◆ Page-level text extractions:
+===+

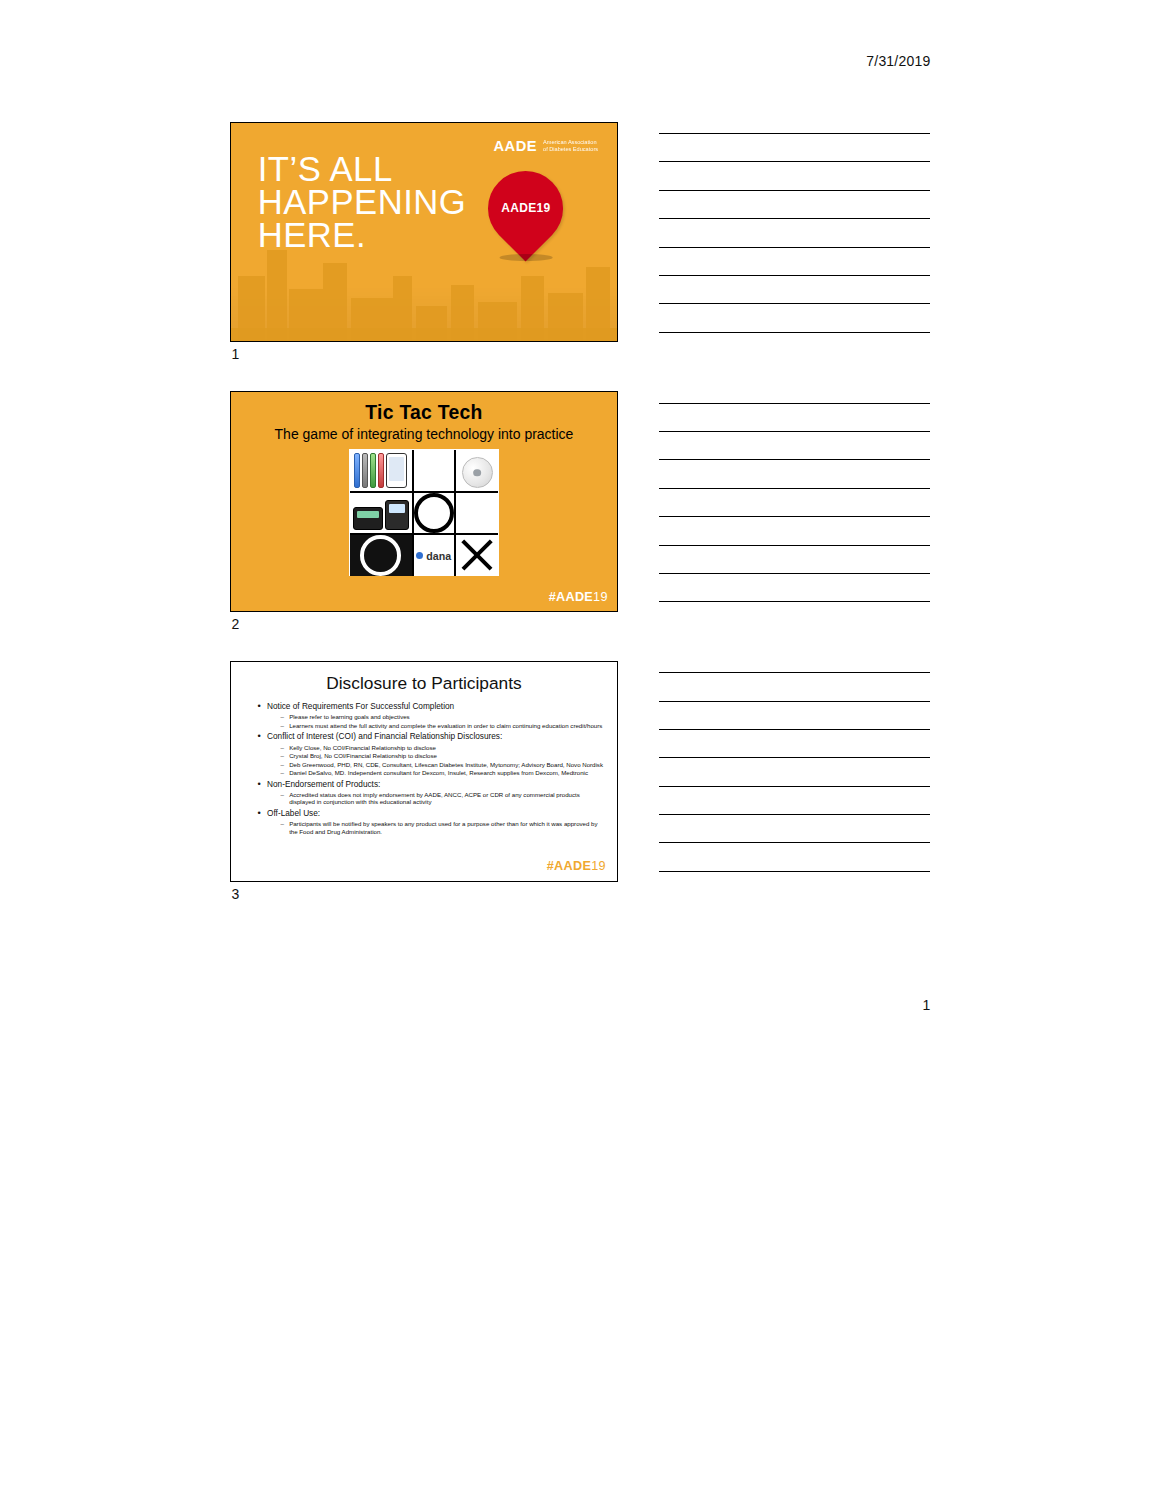7/31/2019
AADE
American Association
of Diabetes Educators
It’s all
happening
here.
AADE19
1
Tic Tac Tech
The game of integrating technology into practice
dana
#AADE19
2
Disclosure to Participants
Notice of Requirements For Successful Completion
Please refer to learning goals and objectives
Learners must attend the full activity and complete the evaluation in order to claim continuing education credit/hours
Conflict of Interest (COI) and Financial Relationship Disclosures:
Kelly Close, No COI/Financial Relationship to disclose
Crystal Broj, No COI/Financial Relationship to disclose
Deb Greenwood, PHD, RN, CDE, Consultant, Lifescan Diabetes Institute, Mytonomy; Advisory Board, Novo Nordisk
Daniel DeSalvo, MD. Independent consultant for Dexcom, Insulet, Research supplies from Dexcom, Medtronic
Non-Endorsement of Products:
Accredited status does not imply endorsement by AADE, ANCC, ACPE or CDR of any commercial products displayed in conjunction with this educational activity
Off-Label Use:
Participants will be notified by speakers to any product used for a purpose other than for which it was approved by the Food and Drug Administration.
#AADE19
3
1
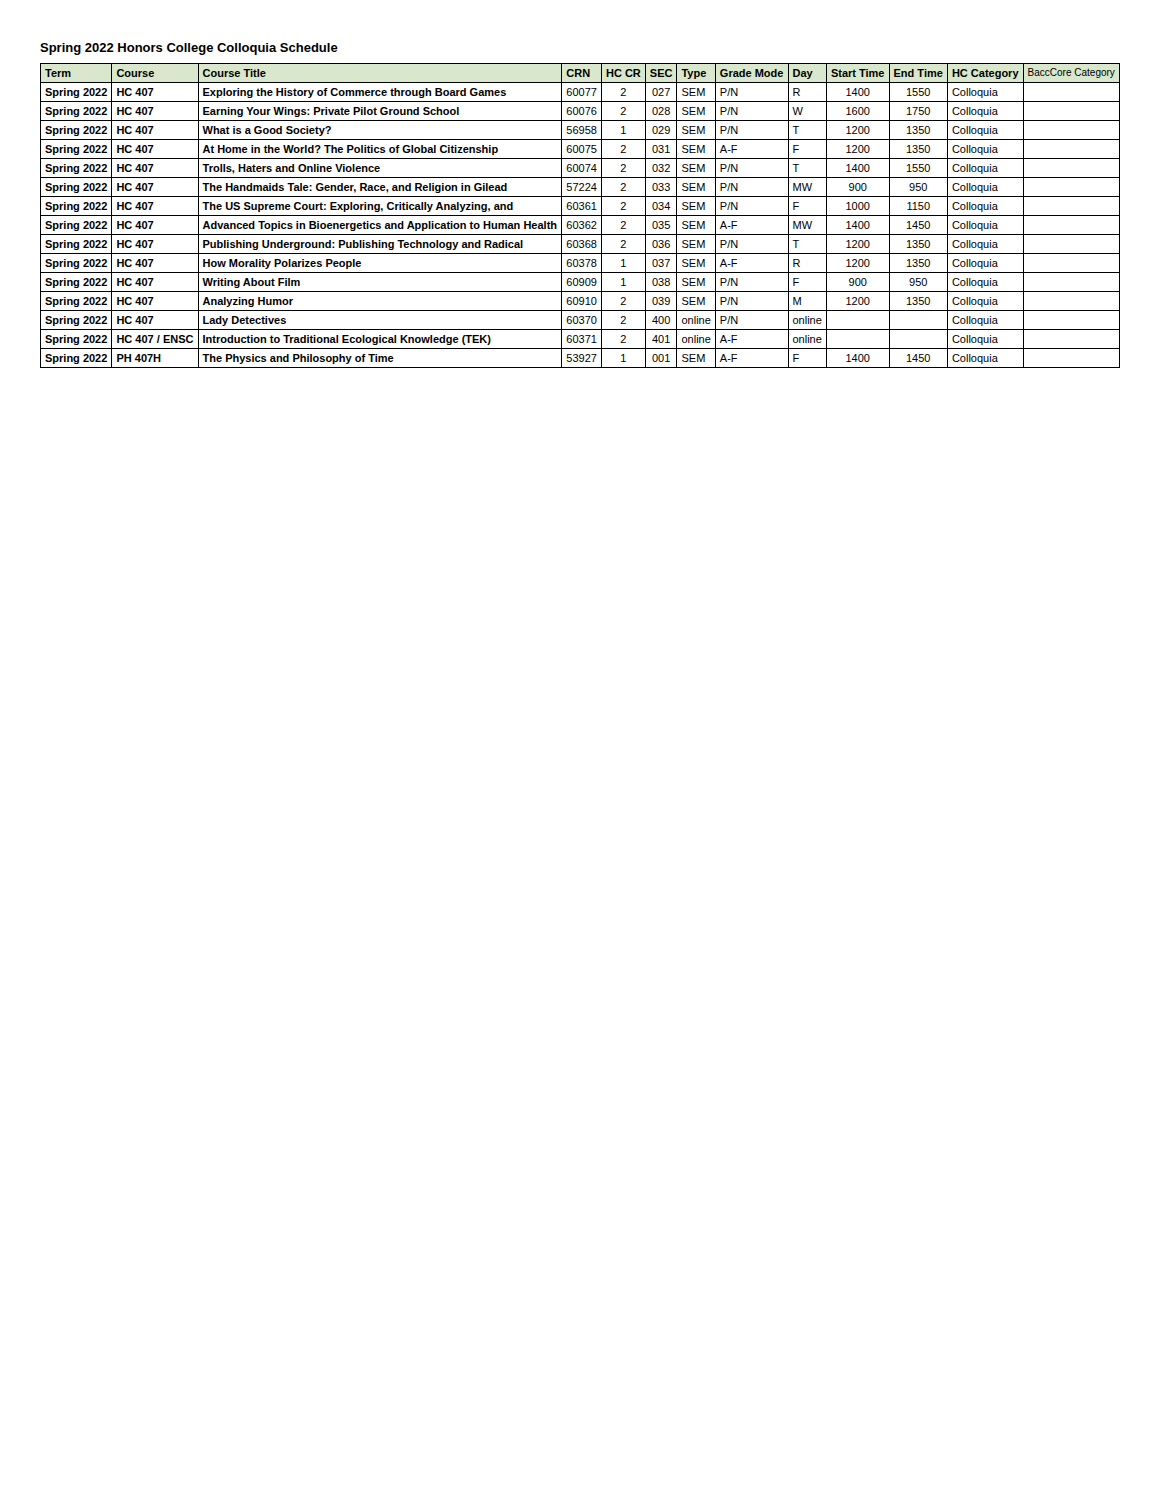Spring 2022 Honors College Colloquia Schedule
| Term | Course | Course Title | CRN | HC CR | SEC | Type | Grade Mode | Day | Start Time | End Time | HC Category | BaccCore Category |
| --- | --- | --- | --- | --- | --- | --- | --- | --- | --- | --- | --- | --- |
| Spring 2022 | HC 407 | Exploring the History of Commerce through Board Games | 60077 | 2 | 027 | SEM | P/N | R | 1400 | 1550 | Colloquia | |
| Spring 2022 | HC 407 | Earning Your Wings: Private Pilot Ground School | 60076 | 2 | 028 | SEM | P/N | W | 1600 | 1750 | Colloquia | |
| Spring 2022 | HC 407 | What is a Good Society? | 56958 | 1 | 029 | SEM | P/N | T | 1200 | 1350 | Colloquia | |
| Spring 2022 | HC 407 | At Home in the World? The Politics of Global Citizenship | 60075 | 2 | 031 | SEM | A-F | F | 1200 | 1350 | Colloquia | |
| Spring 2022 | HC 407 | Trolls, Haters and Online Violence | 60074 | 2 | 032 | SEM | P/N | T | 1400 | 1550 | Colloquia | |
| Spring 2022 | HC 407 | The Handmaids Tale: Gender, Race, and Religion in Gilead | 57224 | 2 | 033 | SEM | P/N | MW | 900 | 950 | Colloquia | |
| Spring 2022 | HC 407 | The US Supreme Court: Exploring, Critically Analyzing, and | 60361 | 2 | 034 | SEM | P/N | F | 1000 | 1150 | Colloquia | |
| Spring 2022 | HC 407 | Advanced Topics in Bioenergetics and Application to Human Health | 60362 | 2 | 035 | SEM | A-F | MW | 1400 | 1450 | Colloquia | |
| Spring 2022 | HC 407 | Publishing Underground: Publishing Technology and Radical | 60368 | 2 | 036 | SEM | P/N | T | 1200 | 1350 | Colloquia | |
| Spring 2022 | HC 407 | How Morality Polarizes People | 60378 | 1 | 037 | SEM | A-F | R | 1200 | 1350 | Colloquia | |
| Spring 2022 | HC 407 | Writing About Film | 60909 | 1 | 038 | SEM | P/N | F | 900 | 950 | Colloquia | |
| Spring 2022 | HC 407 | Analyzing Humor | 60910 | 2 | 039 | SEM | P/N | M | 1200 | 1350 | Colloquia | |
| Spring 2022 | HC 407 | Lady Detectives | 60370 | 2 | 400 | online | P/N | online | | | Colloquia | |
| Spring 2022 | HC 407 / ENSC | Introduction to Traditional Ecological Knowledge (TEK) | 60371 | 2 | 401 | online | A-F | online | | | Colloquia | |
| Spring 2022 | PH 407H | The Physics and Philosophy of Time | 53927 | 1 | 001 | SEM | A-F | F | 1400 | 1450 | Colloquia | |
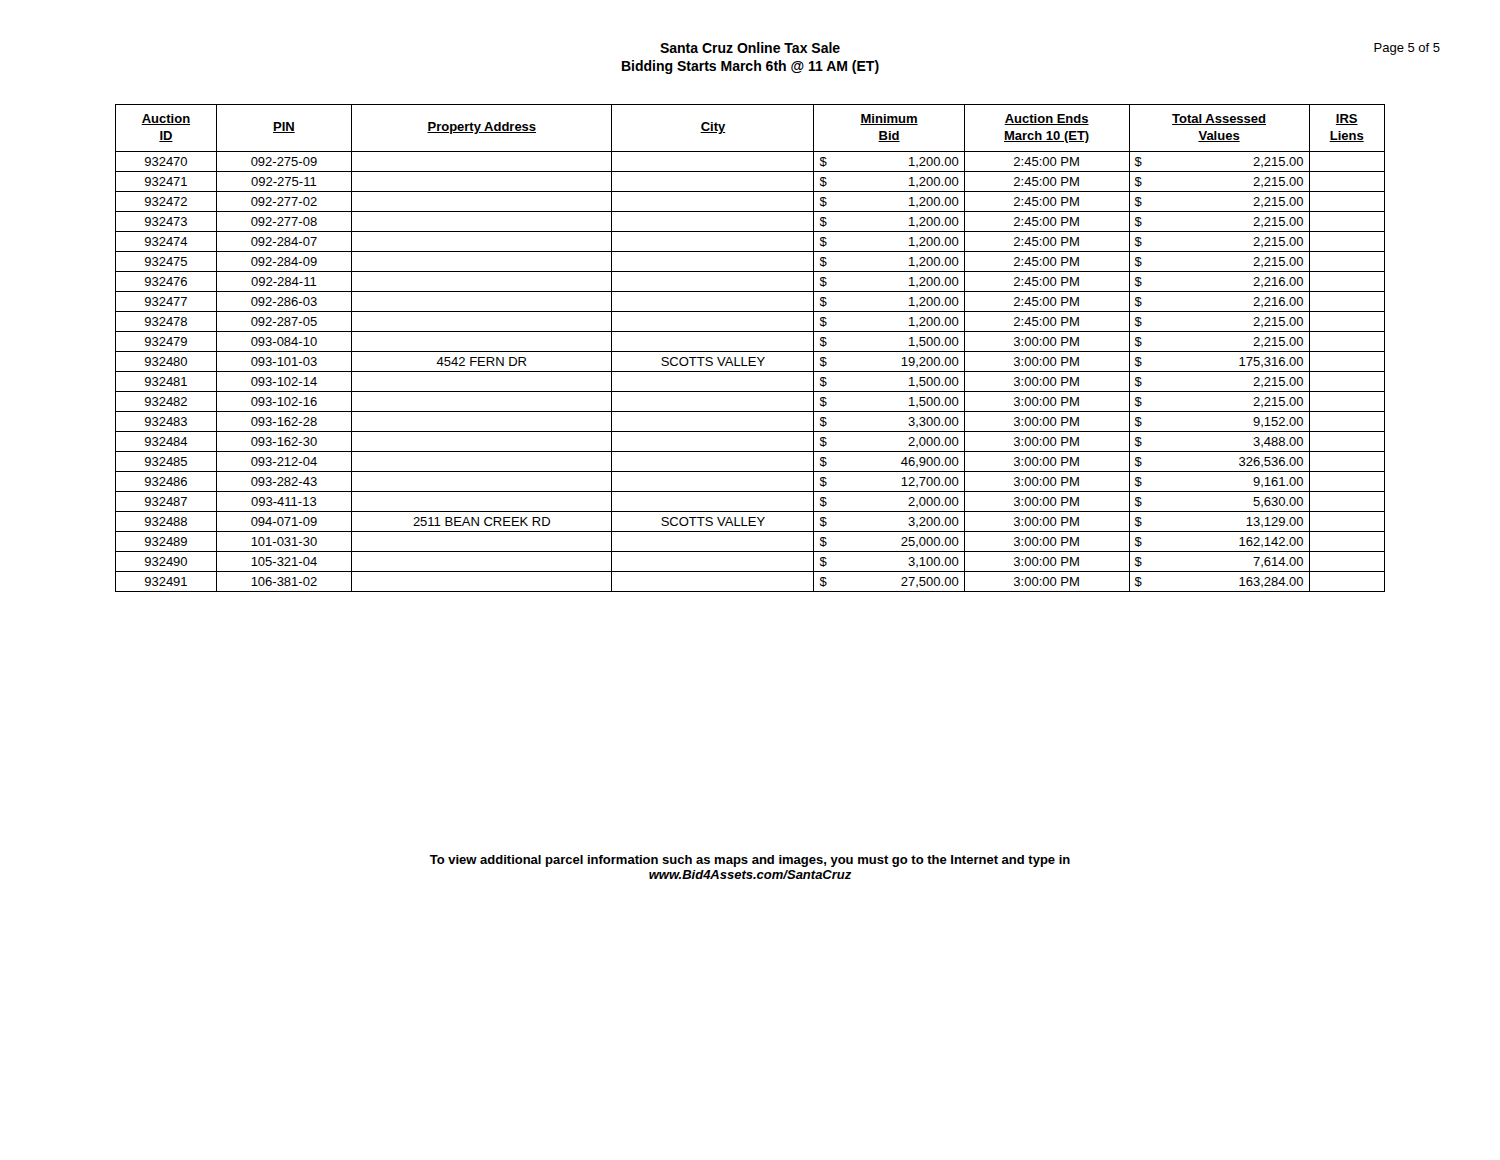Page 5 of 5
Santa Cruz Online Tax Sale
Bidding Starts March 6th @ 11 AM (ET)
| Auction ID | PIN | Property Address | City | Minimum Bid | Auction Ends March 10 (ET) | Total Assessed Values | IRS Liens |
| --- | --- | --- | --- | --- | --- | --- | --- |
| 932470 | 092-275-09 | | | $ 1,200.00 | 2:45:00 PM | $ 2,215.00 | |
| 932471 | 092-275-11 | | | $ 1,200.00 | 2:45:00 PM | $ 2,215.00 | |
| 932472 | 092-277-02 | | | $ 1,200.00 | 2:45:00 PM | $ 2,215.00 | |
| 932473 | 092-277-08 | | | $ 1,200.00 | 2:45:00 PM | $ 2,215.00 | |
| 932474 | 092-284-07 | | | $ 1,200.00 | 2:45:00 PM | $ 2,215.00 | |
| 932475 | 092-284-09 | | | $ 1,200.00 | 2:45:00 PM | $ 2,215.00 | |
| 932476 | 092-284-11 | | | $ 1,200.00 | 2:45:00 PM | $ 2,216.00 | |
| 932477 | 092-286-03 | | | $ 1,200.00 | 2:45:00 PM | $ 2,216.00 | |
| 932478 | 092-287-05 | | | $ 1,200.00 | 2:45:00 PM | $ 2,215.00 | |
| 932479 | 093-084-10 | | | $ 1,500.00 | 3:00:00 PM | $ 2,215.00 | |
| 932480 | 093-101-03 | 4542 FERN DR | SCOTTS VALLEY | $ 19,200.00 | 3:00:00 PM | $ 175,316.00 | |
| 932481 | 093-102-14 | | | $ 1,500.00 | 3:00:00 PM | $ 2,215.00 | |
| 932482 | 093-102-16 | | | $ 1,500.00 | 3:00:00 PM | $ 2,215.00 | |
| 932483 | 093-162-28 | | | $ 3,300.00 | 3:00:00 PM | $ 9,152.00 | |
| 932484 | 093-162-30 | | | $ 2,000.00 | 3:00:00 PM | $ 3,488.00 | |
| 932485 | 093-212-04 | | | $ 46,900.00 | 3:00:00 PM | $ 326,536.00 | |
| 932486 | 093-282-43 | | | $ 12,700.00 | 3:00:00 PM | $ 9,161.00 | |
| 932487 | 093-411-13 | | | $ 2,000.00 | 3:00:00 PM | $ 5,630.00 | |
| 932488 | 094-071-09 | 2511 BEAN CREEK RD | SCOTTS VALLEY | $ 3,200.00 | 3:00:00 PM | $ 13,129.00 | |
| 932489 | 101-031-30 | | | $ 25,000.00 | 3:00:00 PM | $ 162,142.00 | |
| 932490 | 105-321-04 | | | $ 3,100.00 | 3:00:00 PM | $ 7,614.00 | |
| 932491 | 106-381-02 | | | $ 27,500.00 | 3:00:00 PM | $ 163,284.00 | |
To view additional parcel information such as maps and images, you must go to the Internet and type in
www.Bid4Assets.com/SantaCruz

+===+

◆ TASK STATEMENT: From the first line through the line with "Notice of Requirements", output those lines of the entries above exactly, and nothing else, with the pictures left out.

◆ TASK OUTPUT:
7/31/2019
AADE
American Association
of Diabetes Educators
It’s all
happening
here.
AADE19
1
Tic Tac Tech
The game of integrating technology into practice
dana
#AADE19
2
Disclosure to Participants
Notice of Requirements For Successful Completion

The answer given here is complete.